Certification body Textile Exchange is in the process of unifying its standards for eight different fibres and materials into a single standard, which will be available for adoption in 2025 but not made mandatory until 2026.
The updated standard will be released in early 2024 after two rounds of consultation on drafts, but pilot audits will be carried out through the year with the potential for more changes.
As of December 2022, around 5 per cent of Australian wool was certified under the RWS sustainability scheme.
A Textile Exchange spokeswoman said the standards transition was intended to ensure that the certification adequately demonstrates the good practices that they are carrying out and meets market expectations for wool.
"We have welcomed comments from any interested parties which includes wool industry bodies and animal welfare groups," she said.
"As well as the open comment periods we have held multiple Animal Fiber Round Tables (in English and Spanish) to engage with wool growers as well as directly contacting certified RWS farm groups to ensure that they and their members could comment on issues of key importance to them.
"We also currently have team members in Australia talking to farm groups and industry bodies on a range of topics including the unified standard."
The spokeswoman said environmental requirements for scouring were new to the unified standard.
"Lanolin from RWS sheep is already being used - we know that some scouring facilities have a good market for this," she said.
"The production of lanolin from RWS certified sheep is already covered by our Content Claim Standard."

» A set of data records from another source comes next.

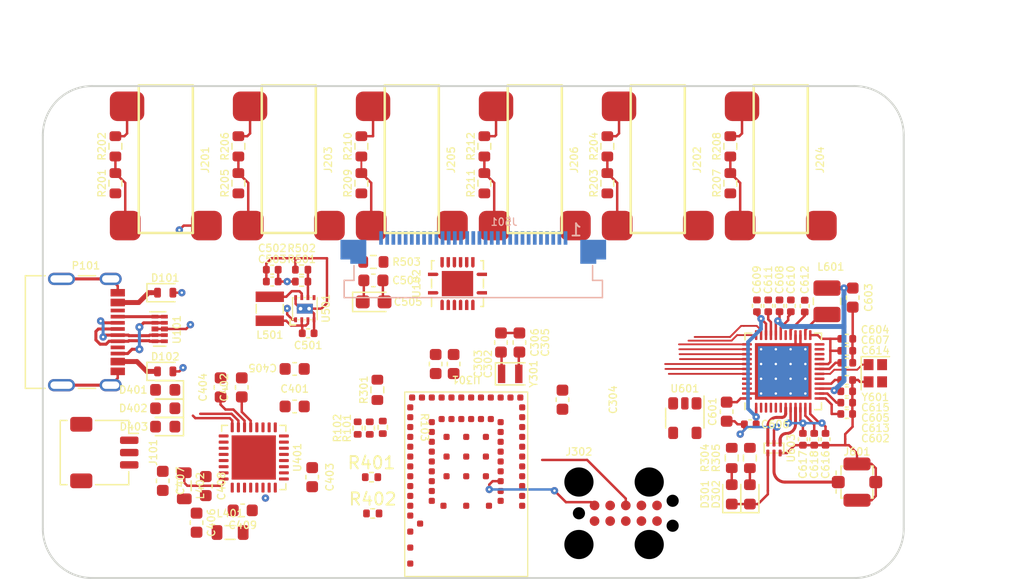
<source format=kicad_pcb>
(kicad_pcb
	(version 20240108)
	(generator "pcbnew")
	(generator_version "8.0")
	(general
		(thickness 1.592)
		(legacy_teardrops no)
	)
	(paper "A4")
	(title_block
		(comment 4 "AISLER Project ID: AHYFTQBI")
	)
	(layers
		(0 "F.Cu" signal)
		(1 "In1.Cu" power)
		(2 "In2.Cu" power)
		(31 "B.Cu" signal)
		(32 "B.Adhes" user "B.Adhesive")
		(33 "F.Adhes" user "F.Adhesive")
		(34 "B.Paste" user)
		(35 "F.Paste" user)
		(36 "B.SilkS" user "B.Silkscreen")
		(37 "F.SilkS" user "F.Silkscreen")
		(38 "B.Mask" user)
		(39 "F.Mask" user)
		(40 "Dwgs.User" user "User.Drawings")
		(41 "Cmts.User" user "User.Comments")
		(42 "Eco1.User" user "User.Eco1")
		(43 "Eco2.User" user "User.Eco2")
		(44 "Edge.Cuts" user)
		(45 "Margin" user)
		(46 "B.CrtYd" user "B.Courtyard")
		(47 "F.CrtYd" user "F.Courtyard")
		(48 "B.Fab" user)
		(49 "F.Fab" user)
		(50 "User.1" user)
		(51 "User.2" user)
		(52 "User.3" user)
		(53 "User.4" user)
		(54 "User.5" user)
		(55 "User.6" user)
		(56 "User.7" user)
		(57 "User.8" user)
		(58 "User.9" user)
	)
	(setup
		(stackup
			(layer "F.SilkS"
				(type "Top Silk Screen")
				(color "White")
				(material "Direct Printing")
			)
			(layer "F.Paste"
				(type "Top Solder Paste")
			)
			(layer "F.Mask"
				(type "Top Solder Mask")
				(color "Green")
				(thickness 0.025)
				(material "Liquid Ink")
				(epsilon_r 3.7)
				(loss_tangent 0.029)
			)
			(layer "F.Cu"
				(type "copper")
				(thickness 0.035)
			)
			(layer "dielectric 1"
				(type "prepreg")
				(color "FR4 natural")
				(thickness 0.136)
				(material "FR4")
				(epsilon_r 4.3)
				(loss_tangent 0.014)
			)
			(layer "In1.Cu"
				(type "copper")
				(thickness 0.035)
			)
			(layer "dielectric 2"
				(type "core")
				(color "FR4 natural")
				(thickness 1.13)
				(material "FR4")
				(epsilon_r 4.6)
				(loss_tangent 0.035)
			)
			(layer "In2.Cu"
				(type "copper")
				(thickness 0.035)
			)
			(layer "dielectric 3"
				(type "prepreg")
				(color "FR4 natural")
				(thickness 0.136)
				(material "FR4")
				(epsilon_r 4.3)
				(loss_tangent 0.014)
			)
			(layer "B.Cu"
				(type "copper")
				(thickness 0.035)
			)
			(layer "B.Mask"
				(type "Bottom Solder Mask")
				(color "Green")
				(thickness 0.025)
				(material "Liquid Ink")
				(epsilon_r 3.7)
				(loss_tangent 0.029)
			)
			(layer "B.Paste"
				(type "Bottom Solder Paste")
			)
			(layer "B.SilkS"
				(type "Bottom Silk Screen")
				(color "White")
				(material "Direct Printing")
			)
			(copper_finish "ENIG")
			(dielectric_constraints no)
		)
		(pad_to_mask_clearance 0)
		(allow_soldermask_bridges_in_footprints no)
		(aux_axis_origin 100 60)
		(grid_origin 100 60)
		(pcbplotparams
			(layerselection 0x00010fc_ffffffff)
			(plot_on_all_layers_selection 0x0000000_00000000)
			(disableapertmacros no)
			(usegerberextensions no)
			(usegerberattributes yes)
			(usegerberadvancedattributes yes)
			(creategerberjobfile yes)
			(dashed_line_dash_ratio 12.000000)
			(dashed_line_gap_ratio 3.000000)
			(svgprecision 6)
			(plotframeref no)
			(viasonmask no)
			(mode 1)
			(useauxorigin no)
			(hpglpennumber 1)
			(hpglpenspeed 20)
			(hpglpendiameter 15.000000)
			(pdf_front_fp_property_popups yes)
			(pdf_back_fp_property_popups yes)
			(dxfpolygonmode yes)
			(dxfimperialunits yes)
			(dxfusepcbnewfont yes)
			(psnegative no)
			(psa4output no)
			(plotreference yes)
			(plotvalue yes)
			(plotfptext yes)
			(plotinvisibletext no)
			(sketchpadsonfab no)
			(subtractmaskfromsilk no)
			(outputformat 1)
			(mirror no)
			(drillshape 1)
			(scaleselection 1)
			(outputdirectory "")
		)
	)
	(net 0 "")
	(net 1 "GND")
	(net 2 "/D+")
	(net 3 "/D-")
	(net 4 "VBUS")
	(net 5 "/analog/probe0")
	(net 6 "/analog/probe1")
	(net 7 "/analog/probe2")
	(net 8 "/analog/probe3")
	(net 9 "/mcu/XL1")
	(net 10 "/mcu/XL2")
	(net 11 "/mcu/SWO")
	(net 12 "/mcu/SWCLK")
	(net 13 "+3V3")
	(net 14 "/mcu/~{MCU_RESET}")
	(net 15 "+12L")
	(net 16 "Net-(J501-VCOMH)")
	(net 17 "/mcu/SWDIO")
	(net 18 "VAA")
	(net 19 "+1V8")
	(net 20 "/pwr_supply/CC1")
	(net 21 "/pwr_supply/CC2")
	(net 22 "+5V")
	(net 23 "/mcu/SDA")
	(net 24 "/mcu/SCL")
	(net 25 "unconnected-(P101-SBU1-PadA8)")
	(net 26 "unconnected-(P101-SBU2-PadB8)")
	(net 27 "/pwr_supply/LED2")
	(net 28 "/pwr_supply/LED0")
	(net 29 "Net-(D301-A)")
	(net 30 "/pwr_supply/LED1")
	(net 31 "Net-(D302-A)")
	(net 32 "/tft/~{RESET}")
	(net 33 "/mcu/QSPI_CLK")
	(net 34 "/mcu/QSPI_IO0")
	(net 35 "/mcu/QSPI_~{CS}")
	(net 36 "/mcu/QSPI_IO1")
	(net 37 "/mcu/QSPI_IO2")
	(net 38 "/mcu/QSPI_IO3")
	(net 39 "/mcu/TFT_~{CS}")
	(net 40 "/tft/D{slash}C")
	(net 41 "/mcu/TFT_~{RESET}")
	(net 42 "/mcu/TFT_D{slash}C")
	(net 43 "/mcu/TFT_CLK")
	(net 44 "/mcu/TFT_MOSI")
	(net 45 "/mcu/I2C_INT")
	(net 46 "/mcu/LED1")
	(net 47 "/tft/CLK")
	(net 48 "/tft/~{CS}")
	(net 49 "/tft/MOSI")
	(net 50 "/analog/probe4")
	(net 51 "/analog/probe5")
	(net 52 "/pwr_supply/SHPHLD")
	(net 53 "/pwr_supply/RESET")
	(net 54 "/pwr_supply/INT")
	(net 55 "/mcu/LED2")
	(net 56 "/mcu/COEX_REQ")
	(net 57 "/mcu/COEX_STATUS")
	(net 58 "/mcu/BUCKEN")
	(net 59 "/mcu/COEX_GRANT")
	(net 60 "/mcu/SW_CTRL1")
	(net 61 "Net-(J601-In)")
	(net 62 "Net-(J501-IREF)")
	(net 63 "unconnected-(J501-Pad3)")
	(net 64 "unconnected-(J501-Pad4)")
	(net 65 "unconnected-(J501-Pad5)")
	(net 66 "unconnected-(J501-Pad6)")
	(net 67 "unconnected-(J501-Pad7)")
	(net 68 "unconnected-(J501-Pad8)")
	(net 69 "unconnected-(J501-Pad9)")
	(net 70 "unconnected-(J501-Pad10)")
	(net 71 "unconnected-(J501-Pad14)")
	(net 72 "/mcu/IRQ")
	(net 73 "unconnected-(J501-D2-Pad22)")
	(net 74 "PWRIOVDD")
	(net 75 "VDD_BUCK")
	(net 76 "Net-(U501-SW)")
	(net 77 "Net-(U501-FB)")
	(net 78 "unconnected-(U501-NC-Pad5)")
	(net 79 "/pwr_supply/Battery")
	(net 80 "/mcu/WIFI_ENABLE")
	(net 81 "/pwr_supply/NTC")
	(net 82 "IOVDD")
	(net 83 "Net-(U602-DIGVDD)")
	(net 84 "Net-(U602-BUCKVMID)")
	(net 85 "Net-(U602-RFVDD)")
	(net 86 "Net-(U602-AFELDO)")
	(net 87 "Net-(U602-XOLDO)")
	(net 88 "Net-(U602-PALDO)")
	(net 89 "Net-(U602-SXLDO)")
	(net 90 "Net-(U401-SW1)")
	(net 91 "Net-(U401-SW2)")
	(net 92 "Net-(U602-BUCKOUT)")
	(net 93 "Net-(U401-VSET1)")
	(net 94 "Net-(U401-VSET2)")
	(net 95 "unconnected-(U102-A6-Pad7)")
	(net 96 "unconnected-(U102-B6-Pad10)")
	(net 97 "unconnected-(U301-P1.06-Pad9)")
	(net 98 "unconnected-(U301-P0.27-Pad4)")
	(net 99 "unconnected-(U301-P1.12-Pad49)")
	(net 100 "unconnected-(U301-P1.04-Pad13)")
	(net 101 "unconnected-(U301-P1.07-Pad8)")
	(net 102 "unconnected-(U301-P0.07-Pad65)")
	(net 103 "unconnected-(U301-P0.22-Pad12)")
	(net 104 "unconnected-(U301-P0.25-Pad6)")
	(net 105 "unconnected-(U301-P0.09-Pad25)")
	(net 106 "unconnected-(U301-P0.26-Pad2)")
	(net 107 "unconnected-(U301-P1.08-Pad7)")
	(net 108 "unconnected-(U301-P1.09-Pad5)")
	(net 109 "unconnected-(U301-P0.23-Pad60)")
	(net 110 "unconnected-(U301-P1.13-Pad47)")
	(net 111 "unconnected-(U301-P0.12-Pad20)")
	(net 112 "unconnected-(U301-P1.01-Pad43)")
	(net 113 "unconnected-(U301-P0.20-Pad14)")
	(net 114 "unconnected-(U301-P0.30-Pad52)")
	(net 115 "unconnected-(U301-P0.08-Pad27)")
	(net 116 "unconnected-(U301-P0.10-Pad22)")
	(net 117 "unconnected-(U301-P1.11-Pad50)")
	(net 118 "unconnected-(U301-P0.02-Pad28)")
	(net 119 "unconnected-(U301-P1.10-Pad57)")
	(net 120 "unconnected-(U301-P0.04-Pad63)")
	(net 121 "unconnected-(U301-P0.19-Pad15)")
	(net 122 "unconnected-(U301-P0.28-Pad53)")
	(net 123 "unconnected-(U301-NC-Pad72)")
	(net 124 "unconnected-(U301-P1.00-Pad41)")
	(net 125 "unconnected-(U301-P0.03-Pad26)")
	(net 126 "unconnected-(U301-P1.15-Pad45)")
	(net 127 "unconnected-(U301-P0.06-Pad64)")
	(net 128 "unconnected-(U301-P0.21-Pad11)")
	(net 129 "unconnected-(U301-P0.11-Pad23)")
	(net 130 "unconnected-(U301-P0.31-Pad51)")
	(net 131 "unconnected-(U301-P0.05-Pad46)")
	(net 132 "unconnected-(U301-P0.29-Pad58)")
	(net 133 "unconnected-(U301-P0.24-Pad3)")
	(net 134 "unconnected-(U301-P1.14-Pad48)")
	(net 135 "unconnected-(U301-P1.05-Pad10)")
	(net 136 "unconnected-(U401-GPIO4-Pad11)")
	(net 137 "unconnected-(U401-GPIO3-Pad10)")
	(net 138 "unconnected-(U401-GPIO2-Pad9)")
	(net 139 "unconnected-(U602-SW_CTRL0-Pad44)")
	(net 140 "unconnected-(U602-N.C.-Pad21)")
	(net 141 "Net-(U602-XOP)")
	(net 142 "Net-(U602-TXRF1)")
	(net 143 "unconnected-(U602-N.C.-Pad4)")
	(net 144 "unconnected-(U602-N.C.-Pad22)")
	(net 145 "unconnected-(U602-N.C.-Pad24)")
	(net 146 "unconnected-(U602-N.C.-Pad3)")
	(net 147 "Net-(U602-XON)")
	(net 148 "Net-(U602-TXRF0)")
	(net 149 "unconnected-(U602-N.C.-Pad5)")
	(net 150 "unconnected-(U602-N.C.-Pad2)")
	(net 151 "unconnected-(U602-N.C.-Pad6)")
	(net 152 "unconnected-(U602-N.C.-Pad23)")
	(net 153 "/mcu/UART_RX")
	(net 154 "unconnected-(J302-nTRST-Pad9)")
	(net 155 "/mcu/UART_TX")
	(footprint "Capacitor_SMD:C_0603_1608Metric" (layer "F.Cu") (at 138.75 80.85 -90))
	(footprint "mylib_connector:MJ-2523" (layer "F.Cu") (at 160 59.9445))
	(footprint "mylib_connector:MJ-2523" (layer "F.Cu") (at 150 59.9445))
	(footprint "Resistor_SMD:R_0603_1608Metric" (layer "F.Cu") (at 125.9 67.9 90))
	(footprint "Capacitor_SMD:C_0402_1005Metric" (layer "F.Cu") (at 165.37 80.55))
	(footprint "Capacitor_SMD:C_0402_1005Metric" (layer "F.Cu") (at 158.06 77.87 90))
	(footprint "Resistor_SMD:R_0603_1608Metric" (layer "F.Cu") (at 145.9 67.9 90))
	(footprint "mylib_connector:USB_C_Receptacle_Molex_C_24P_SMD_RA" (layer "F.Cu") (at 106.09 80 -90))
	(footprint "Package_SON:USON-10_2.5x1.0mm_P0.5mm" (layer "F.Cu") (at 109.5 79.75))
	(footprint "mylib_connector:Molex_Pico-Clasp_202396-0307_1x03-1MP_P1.00mm_Horizontal" (layer "F.Cu") (at 105 89.8 -90))
	(footprint "mylib_connector:MJ-2523" (layer "F.Cu") (at 110 59.9445))
	(footprint "Capacitor_SMD:C_0603_1608Metric" (layer "F.Cu") (at 133.4 82.6 90))
	(footprint "mylib_ic:Micrel_MLF-8-1EP_2x2mm_P0.5mm_EP0.8x1.3mm_ThermalVias" (layer "F.Cu") (at 121.303 78.1 90))
	(footprint "LED_SMD:LED_0603_1608Metric" (layer "F.Cu") (at 109.95 86.2 180))
	(footprint "LED_SMD:LED_0603_1608Metric" (layer "F.Cu") (at 156.015 93.1975 90))
	(footprint "mylib_connector:MJ-2523" (layer "F.Cu") (at 130 59.9445))
	(footprint "Capacitor_SMD:C_0603_1608Metric" (layer "F.Cu") (at 114.45 84.5 90))
	(footprint "Capacitor_Tantalum_SMD:CP_EIA-2012-15_AVX-P" (layer "F.Cu") (at 126.8975 77.55))
	(footprint "Capacitor_SMD:C_0402_1005Metric" (layer "F.Cu") (at 165.36 86.66))
	(footprint "Capacitor_SMD:C_0603_1608Metric" (layer "F.Cu") (at 116.175 84.5 90))
	(footprint "Package_DFN_QFN:QFN-32-1EP_5x5mm_P0.5mm_EP3.6x3.6mm" (layer "F.Cu") (at 117.15 90.2 90))
	(footprint "Capacitor_SMD:C_0402_1005Metric" (layer "F.Cu") (at 161.8 88.72 -90))
	(footprint "Capacitor_SMD:C_0603_1608Metric" (layer "F.Cu") (at 131.94 82.6 90))
	(footprint "Capacitor_SMD:C_0603_1608Metric" (layer "F.Cu") (at 120.475 86.05))
	(footprint "mylib_connector:DPX1608LL80R2455A" (layer "F.Cu") (at 159.45 89.4375 180))
	(footprint "Capacitor_SMD:C_0603_1608Metric" (layer "F.Cu") (at 116.25 94.5 180))
	(footprint "mylib_connector:TC-2050" (layer "F.Cu") (at 143.59 94.735))
	(footprint "Package_DFN_QFN:Texas_RGY_R-PVQFN-N16_EP2.05x2.55mm" (layer "F.Cu") (at 133.715 76.06 90))
	(footprint "Capacitor_SMD:C_0603_1608Metric" (layer "F.Cu") (at 113.25 92.525 90))
	(footprint "Capacitor_SMD:C_0402_1005Metric" (layer "F.Cu") (at 121.573 80.1))
	(footprint "Resistor_SMD:R_0603_1608Metric" (layer "F.Cu") (at 135.9 64.9 90))
	(footprint "Resistor_SMD:R_0603_1608Metric" (layer "F.Cu") (at 145.9 64.9 90))
	(footprint "LED_SMD:LED_0603_1608Metric"
		(layer "F.Cu")
		(uuid "4f8a29f1-6ba5-4aa4-9604-9d6de504a758")
		(at 157.49 93.2 90)
		(descr "LED SMD 0603 (1608 Metric), square (rectangular) end terminal, IPC_7351 nominal, (Body size source: http://www.tortai-tech.com/upload/download/2011102023233369053.pdf), generated with kicad-footprint-generator")
		(tags "LED")
		(property "Reference" "D302"
			(at 0 -2.75 90)
			(unlocked yes)
			(layer "F.SilkS")
			(uuid "1cc1df15-b662-410a-a8e5-cdd018ecf8a6")
			(effects
				(font
					(size 0.6 0.6)
					(thickness 0.1)
				)
			)
		)
		(property "Value" "LED"
			(at 0 1.43 90)
			(layer "F.Fab")
			(uuid "be44ac3c-27d6-4e63-b80d-780bcd0bcf2b")
			(effects
				(font
					(size 1 1)
					(thickness 0.15)
				)
			)
		)
		(property "Footprint" "LED_SMD:LED_0603_1608Metric"
			(at 0 0 90)
			(unlocked yes)
			(layer "F.Fab")
			(hide yes)
			(uuid "173f7caf-5a66-4d26-bbc5-def048e621b2")
			(effects
				(font
					(size 1.27 1.27)
				)
			)
		)
		(property "Datasheet" ""
			(at 0 0 90)
			(unlocked yes)
			(layer "F.Fab")
			(hide yes)
			(uuid "f6b26511-7bbf-4c68-ab88-73ccebd0e79c")
			(effects
				(font
					(size 1.27 1.27)
				)
			)
		)
		(property "Description" ""
			(at 0 0 90)
			(unlocked yes)
			(layer "F.Fab")
			(hide yes)
			(uuid "6bf79d13-54be-4966-b6aa-e5021a8265e9")
			(effects
				(font
					(size 1.27 1.27)
				)
			)
		)
		(property "Digikey" "516-HSMS-C197CT-ND"
			(at 0 0 0)
			(layer "F.Fab")
			(hide yes)
			(uuid "f63804ca-cf66-45aa-a0c3-2c58e211aa74")
			(effects
				(font
					(size 1 1)
					(thickness 0.15)
				)
			)
		)
		(property ki_fp_filters "LED* LED_SMD:* LED_THT:*")
		(path "/30e6da1a-ec42-41f7-ae0a-ea640aeea44d/6fa5776e-ed44-4aa9-9c07-f235b085f41d")
		(sheetname "mcu")
		(sheetfile "mcu.kicad_sch")
		(attr smd)
		(fp_line
			(start 0.8 -0.735)
			(end -1.485 -0.735)
			(stroke
				(width 0.12)
				(type solid)
			)
			(layer "F.SilkS")
			(uuid "6adcaf96-1b58-4925-acd6-d61118576309")
		)
		(fp_line
			(start -1.485 -0.735)
			(end -1.485 0.735)
			(stroke
				(width 0.12)
				(type solid)
			)
			(layer "F.SilkS")
			(uuid "44308ef1-a95b-4489-a928-16c2e740c2fc")
		)
		(fp_line
			(start -1.485 0.735)
			(end 0.8 0.735)
			(stroke
				(width 0.12)
				(type solid)
			)
			(layer "F.SilkS")
			(uuid "8c19aa
... [388322 chars truncated]
</source>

The spokeswoman said the current RWS standard prohibits all use of poison baits but there had been "representation from growers in Australia that invasive predator species such as foxes were causing predation issues and the extent of the population of these animals was such that they could not be controlled without the use of regional baiting programs".
In response changes were made allowing for the use of poison baits to control invasive predator species when non-lethal control methods have been shown to be ineffective, and when the baiting is carried out under a wildlife management plan developed with expert input from external bodies such as Landcare.
"Choice of poison, timing of poison and management of bait (including collection and disposal of unused bait) must all be part of the plan and must avoid non-target wildlife whether through primary or secondary poisoning," the spokeswoman said.
According to Textile Exchange's figures from the end of 2021, the company certified around 2.6pc of wool globally, including 3pc% of SA wool, 17pc of Uruguayan wool, 15pc of Argentinian wool and 3pc of Australian wool.
WoolProducers Australia CEO Jo Hall said while the organisation acknowledged that RWS had embedded itself throughout the global supply chain, they had long held concerns over this system.
"These concerns include the fact that some of these standards are too prescriptive which can ultimately lead to perverse outcomes, for example the prohibition of the use of poisons to control predators, which goes against coordinated and group baiting of predators like feral pigs, foxes and wild dogs which is an effective practice that is supported by both industry and Australian governments," she said.
"It would be far more sensible and meaningful if the RWS standards were outcome focused.
"Having a representative on Textile Exchange's Animal Fibres Working Group, WoolProducers are also gravely concerned of the weight given to animal rights groups in these discussions.
"It is hard to continue to engage with this process, and with this company, when they seem to be heavily influenced by organisations whose end game is to shut our industry down."